Seçimin iddialı, çekişmeli ve bir o kadar çirkin yönü özellikle son virajda son kozlar oynanırken kendini göstermeye başladı.
Yaşadığımız şehrin her yerinde; ilçeler, beldeler ve dahi köylerde muhtarlar.
Son kozlarını oynama, vatandaşı etkileme yöntemlerini, son atımlık kurşun misali, ve yine halk ne verdiyse Allah ne verdiyse kemiksiz sallayan adayları görüyorum.
Daha önce de uyardığım, aman o hataya düşmeyin dediğim sallama vaatler, bunun yanında çirkinleşen söylemler, daha da ileri gidelim farklı oyunlar peydahlamak Türk siyasetine gölge düşürüyor.
Makam hırsı olanla hizmet aşkı olan işte tam da burada ayrılıyor.

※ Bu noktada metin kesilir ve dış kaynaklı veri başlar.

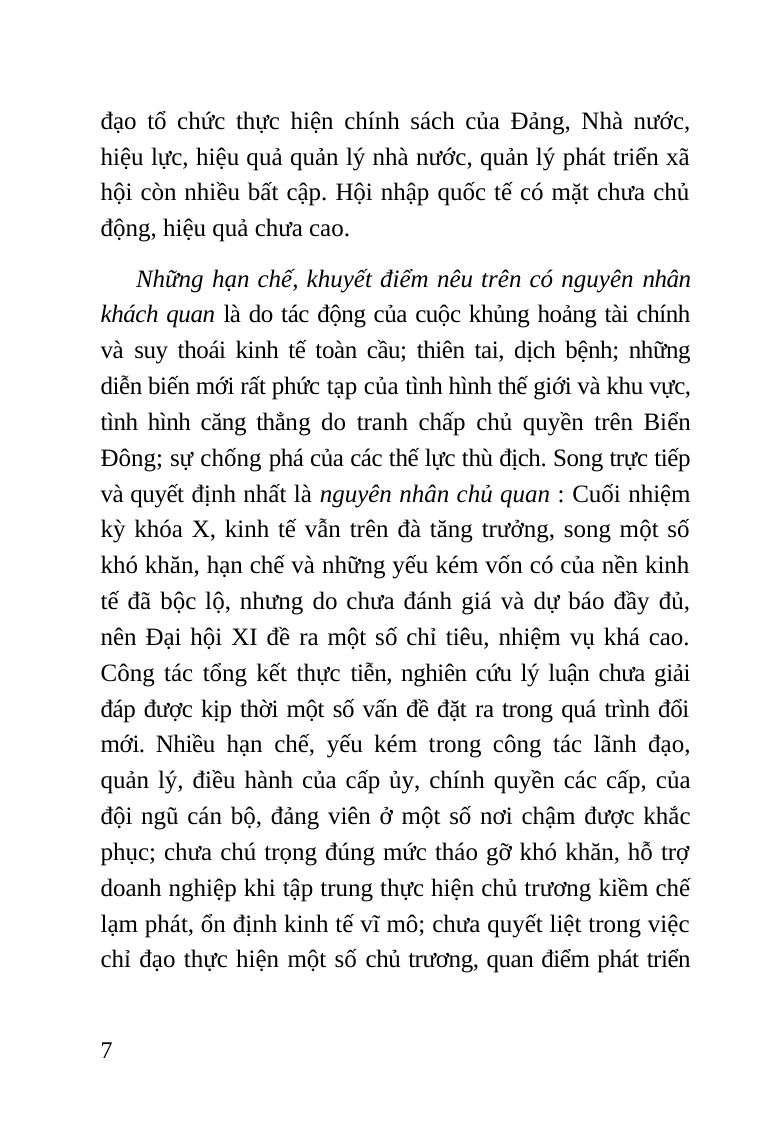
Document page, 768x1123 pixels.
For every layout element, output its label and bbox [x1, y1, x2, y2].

text [100, 258, 691, 975]
text [100, 100, 691, 244]
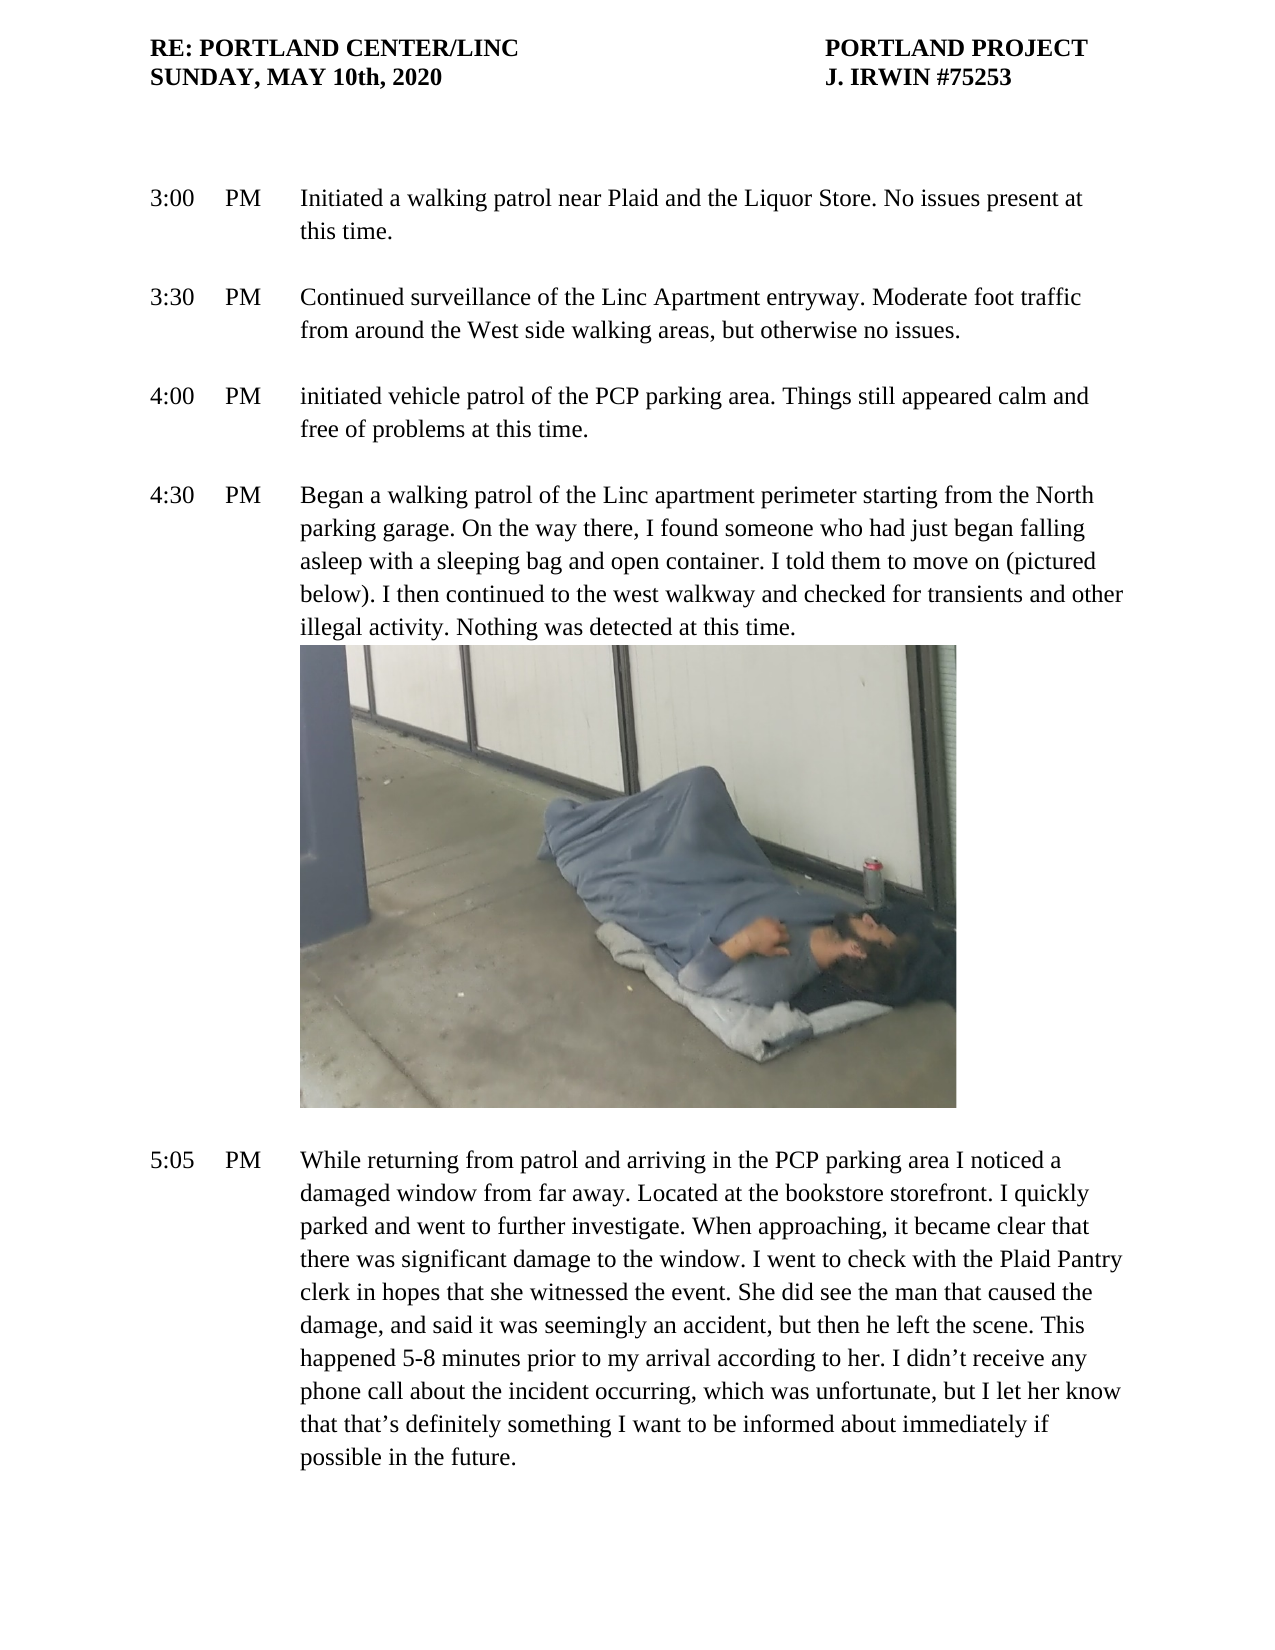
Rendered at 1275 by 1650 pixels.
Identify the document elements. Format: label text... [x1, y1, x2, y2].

picture [300, 645, 957, 1108]
text 3:30 PM Continued surveillance of the Linc Apartment entryway. Moderate foot traffic from around the West side walking areas, but otherwise no issues. [150, 282, 1125, 344]
text 4:00 PM initiated vehicle patrol of the PCP parking area. Things still appeared calm and free of problems at this time. [150, 381, 1125, 443]
text 5:05 PM While returning from patrol and arriving in the PCP parking area I noticed a damaged window from far away. Located at the bookstore storefront. I quickly parked and went to further investigate. When approaching, it became clear that there was significant damage to the window. I went to check with the Plaid Pantry clerk in hopes that she witnessed the event. She did see the man that caused the damage, and said it was seemingly an accident, but then he left the scene. This happened 5-8 minutes prior to my arrival according to her. I didn’t receive any phone call about the incident occurring, which was unfortunate, but I let her know that that’s definitely something I want to be informed about immediately if possible in the future. [150, 1145, 1125, 1471]
text 3:00 PM Initiated a walking patrol near Plaid and the Liquor Store. No issues present at this time. [150, 183, 1125, 245]
text 4:30 PM Began a walking patrol of the Linc apartment perimeter starting from the North parking garage. On the way there, I found someone who had just began falling asleep with a sleeping bag and open container. I told them to move on (pictured below). I then continued to the west walkway and checked for transients and other illegal activity. Nothing was detected at this time. [150, 480, 1125, 1108]
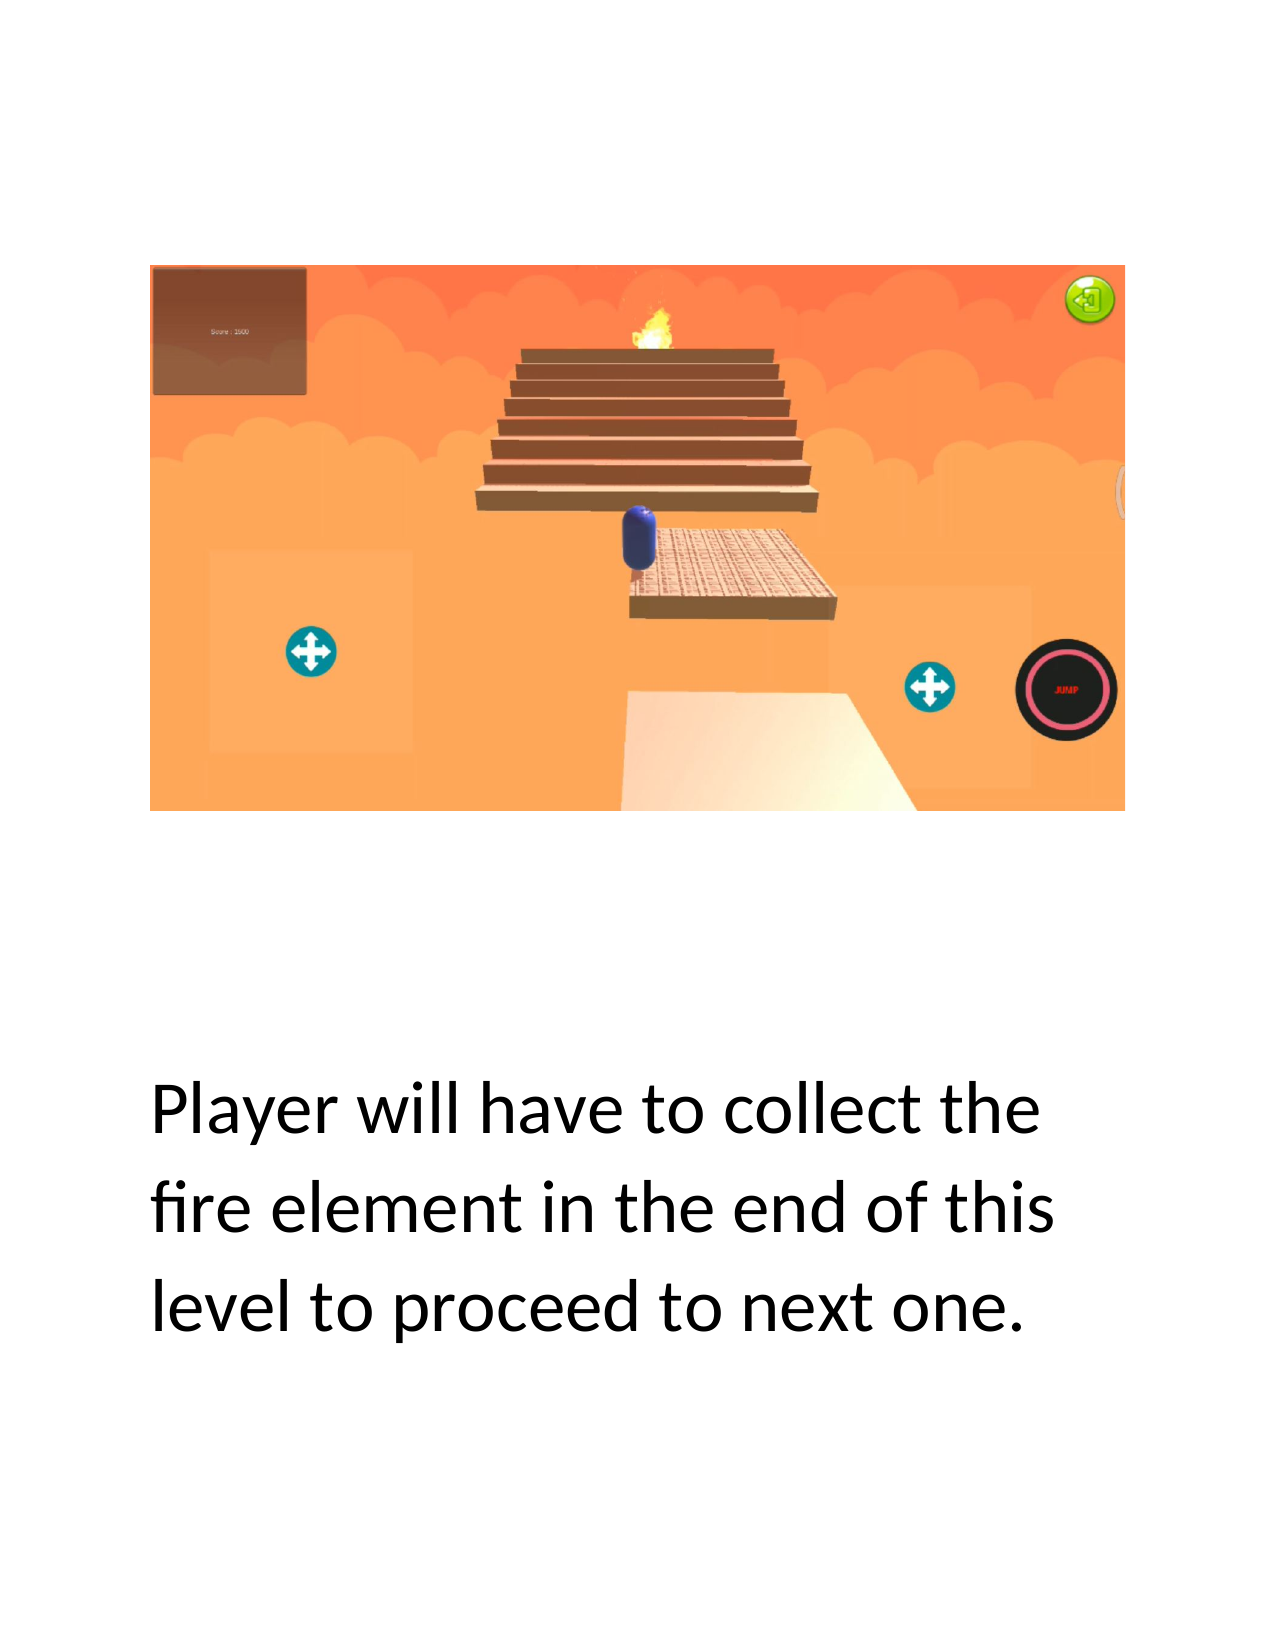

Nasıl mı, hemen izah edelim!
Türk siyasetinde son dönemeç:
Hizmet mi, Makam hırsı mı?
Türkiye'nin siyasi atmosferi, yaşadığımız zamanda olduğu gibi seçim dönemlerinin son günlerinde çekişmenin ve iddianın çirkin bir hal alabiliyor.
Son viraj diye tabir edeceğimiz süreçte adaylar ve partiler genellikle son vaatlerini, hatta bir miting anında, bir televizyon programında o an aklına gelmiş projelerle popüler görünmeye, etkileme sanatını icra etmeye çalışırlar.
Bu süreç, yerel yönetimlerden ulusal düzeye kadar her yerde, ilçelerde, beldelerde ve köylerde yaşanan bir gerçek olarak karşımıza çıkıyor.
Sayılarının bir hayli bir fazla olduğu gerçeğini hatırlayacak olursak özellikle muhtar adayları bile, toplumu etkileyebilmek adına çeşitli yöntemlere başvurabiliyorlar.
Son kozlarını oynayan adaylar, adeta son atımlık kurşunları gibi, halkın önüne ne varsa, ne vaat edilebilirse sunmaya çalışıyorlar.
Ancak bu süreç, sıkça vadedilen ancak yerine getirilmesi mümkün olmayan vaatlerle dolup taşıyor. Aynı zamanda, rakiplere yönelik çirkin söylemler ve farklı manipülatif taktikler, Türk siyasetine gölge düşürmekle kalmayıp Elazığ gibi Anadolu şehirlerinde uzun süre kapanmaz yaralar açabiliyor.
Bu durum, makam hırsı ile hizmet aşkı arasındaki ayrımı net bir şekilde ortaya koyuyor.
Türk siyaset tarihinde, makam hırsından ziyade hizmet etmeyi amaç edinmiş birçok önemli figür bulunmaktadır. Süleyman Demirel, Turgut Özal, Alparslan Türkeş ömrünü siyasete vakfetmiş siyasetçiler, bu anlamda örnek alınabilecek kişiliklerdir. Onların hayatları ve sözleri, siyasette hizmet aşkının nasıl bir etki oluşturabileceğinin canlı kanıtlarıdır.
Ayrıca, yerel yönetimlerde başarılı olmuş belediye başkanları da, topluma hizmet etme yolunda izlenebilecek modeller sunarlar.
Seçimler, siyasi adaylar için bir yarıştır; ancak bu yarışın sonucunda asıl kazananın toplum olması gerektiği asla unutulmamalıdır.
Adaylar ve partiler, halkın güvenini kazanmak için vaatlerde bulunurken, bu vaatlerin gerçekçi ve uygulanabilir olması önem taşır.
Siyasetçilerin amacı, makam elde etmekten ziyade, topluma hizmet etmek ve yaşam kalitesini yükseltmek olmalıdır.
Hülasa kıymetli sevgili dostlar ve sayın siyasetçiler;
Türk siyasetinde son kozlarını oynayanların, halkın ihtiyaç ve beklentilerini dikkate alan, gerçekçi ve uygulanabilir projelerle sahneye çıkmaları önemlidir. Siyaset, hizmet etme sanatıdır ve bu sanatın en güzel örnekleri, halka hizmet etme aşkı ile hareket edenler tarafından sergilenir.
Seçim dönemlerinde ortaya çıkan çekişmeler ve çirkin söylemler, bu asıl amacın gölgesinde kalmamalıdır.